++++ SUPPLIED TEXT ++++

8 Questions I Ask When I’m Being Interviewed

Jonathan Chao
6 min readApr 22, 2022
Photo by Maranda Vandergriff on Unsplash

Interview is the time when the interviewers find out about the candidates, but it is also the time when the candidates find out about the interviewers, the teams, and the company. It should go both ways. At the end, the expectations from both sides should meet.

Expectations change as our life advances. For young, single adults, maybe the they are simply “getting the most money possible and work life balance is not as important.” For people who have families, they can change to “only want to work 9–5 and do not want to be on-call. Salary expectation can drop a bit because of that.” For other people, it can be “no coding and only management because I’ve been the IC for way too long.”

Everyone has different requirements, and we need to let the company or the interviewers know that so our expectations meet. On top of that, interview sessions are also great time to get a feel of the team. Are they all workaholic? Do they not have an SDLC? What are their expected timeline for you to ramp up? Things like these should all be communicated during interviews.

Here are questions I would ask during an interview as an interviewee and why I ask them:

  1. What is the daily routine for a typical engineer?

I want to know what my day will look like most of the days? Should I be expecting a lot of meetings? Am I only needing to attend standups? Who am I working with on the team? This question tells me a lot about the company and if I’m going to see a hectic life.

2. What is the proportion of meetings vs. coding time?

I want to know if I’m going to be developing or be in meetings more. It really depends on people’s preference, but I want to know this.

I personally hate meetings and have trouble multi-tasking between meetings and developing, so I try to make sure the developing time >> meeting time.

Normally, daily standups, 1 sprint meeting, 1 sprint retro, and maybe 1 on 1 meetings with manager should be the only routine meetings I’m willing to accept.

Spontaneous meetings like design or PoC discussions from time to time are acceptable, but if these become routine and I don’t have anything to add half of the time, I would love to skip these meetings.

What’s worse is if those meetings that can totally be replaced with a simple discussion with Slack or an email. I want to make sure up front that there’s nothing like those. No one wants to waste time on meaningless meetings.

3. What’s a typical sprint look like for the company?

This can tell me several things.

Is the company even using agile? If not, what’s the system. Is there even a system?

What’s the length and what is expected to be done in a sprint?

What is the SDLC? How are time /story points allocated in a sprint?

Are tests included when we estimate story points / time needed?

Is there code-freeze so we don’t squeeze bad code into the release branch last minute?

What’s the QA process?

With a good sprint planning and SDLC, we can minimize the number of production errors thus no fire-fighting. Fewer production bugs == fewer hair loss, and you can best estimate the time needed to work on actual stories instead of constantly being pulled to work on production issues.

4. What’s my responsibility on the team?

++++ GIVEN DATA ++++

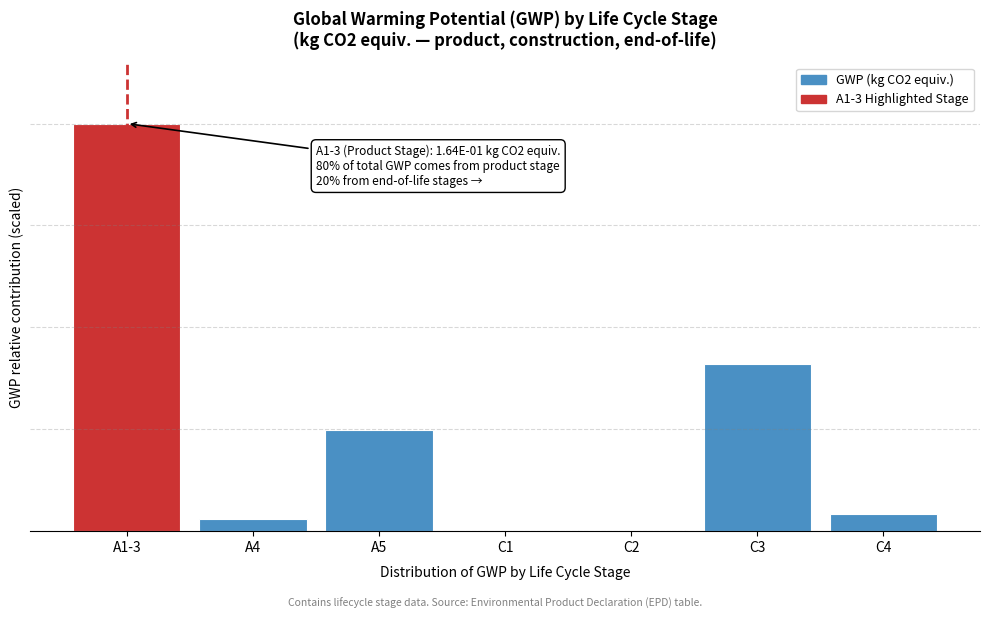

Are the bars horizontal?

No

++++

(ACTIVITIES):
A) Could you retype the section of the article on interview questions from "With a good" up to and including "responsibility on the team?"?
B) Answer these about the article on interview questions:
(i) What is the first question the writer lists asking in an interview?
(ii) Which meetings does the writer name as the only routine ones they are willing to accept?
(iii) What two channels does the writer say could replace some meetings?

(RESULTS OF THE EXERCISE):
A)
With a good sprint planning and SDLC, we can minimize the number of production errors thus no fire-fighting. Fewer production bugs == fewer hair loss, and you can best estimate the time needed to work on actual stories instead of constantly being pulled to work on production issues.

4. What’s my responsibility on the team?

B)
(i) What is the daily routine for a typical engineer?
(ii) Daily standups, 1 sprint meeting, 1 sprint retro, and maybe 1 on 1 meetings with the manager.
(iii) Slack and email.